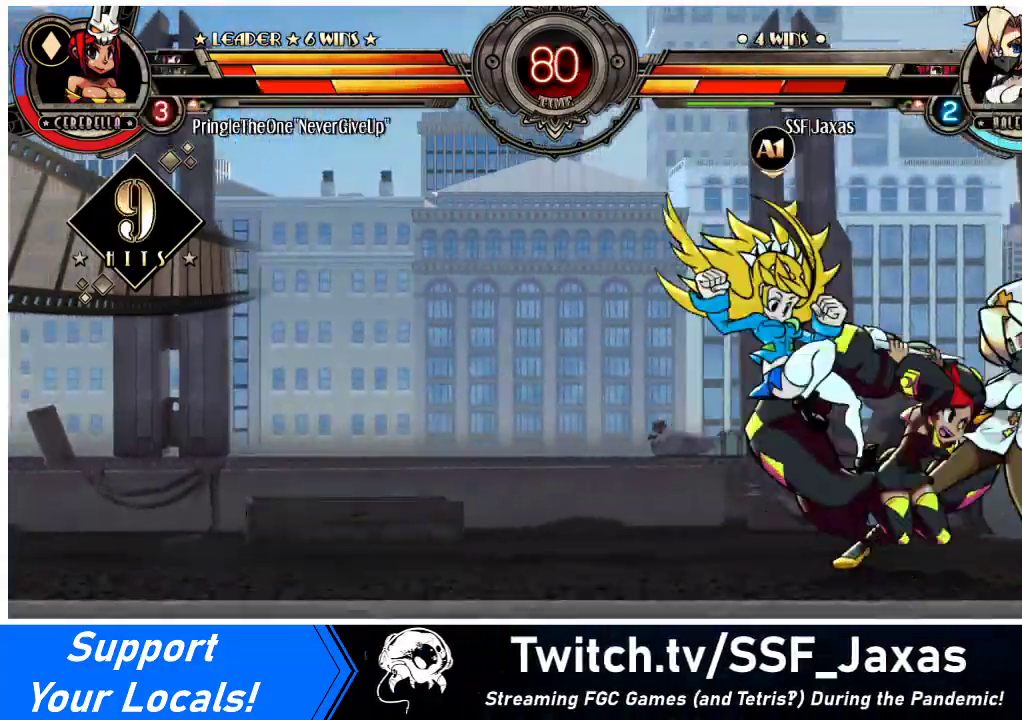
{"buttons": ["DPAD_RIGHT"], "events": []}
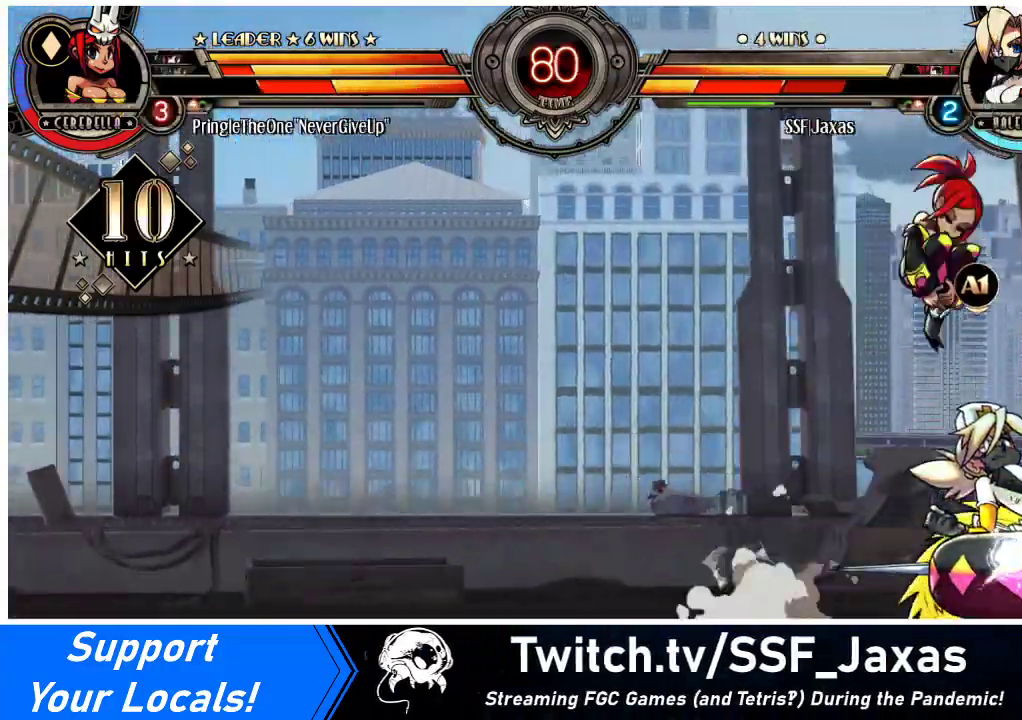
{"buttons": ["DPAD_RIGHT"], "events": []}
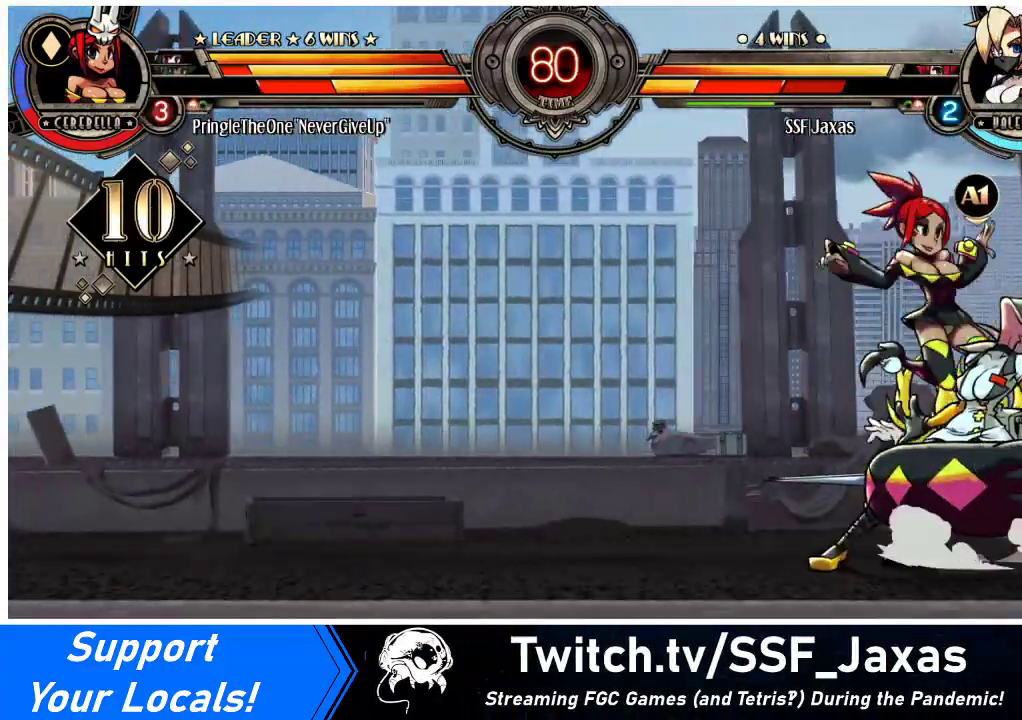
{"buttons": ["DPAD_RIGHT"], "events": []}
**********
Work to complete
With the pictures left out, return the listing above exactly as it stands.

Exercise response
{"buttons": ["DPAD_RIGHT"], "events": []}
{"buttons": ["DPAD_RIGHT"], "events": []}
{"buttons": ["DPAD_RIGHT"], "events": []}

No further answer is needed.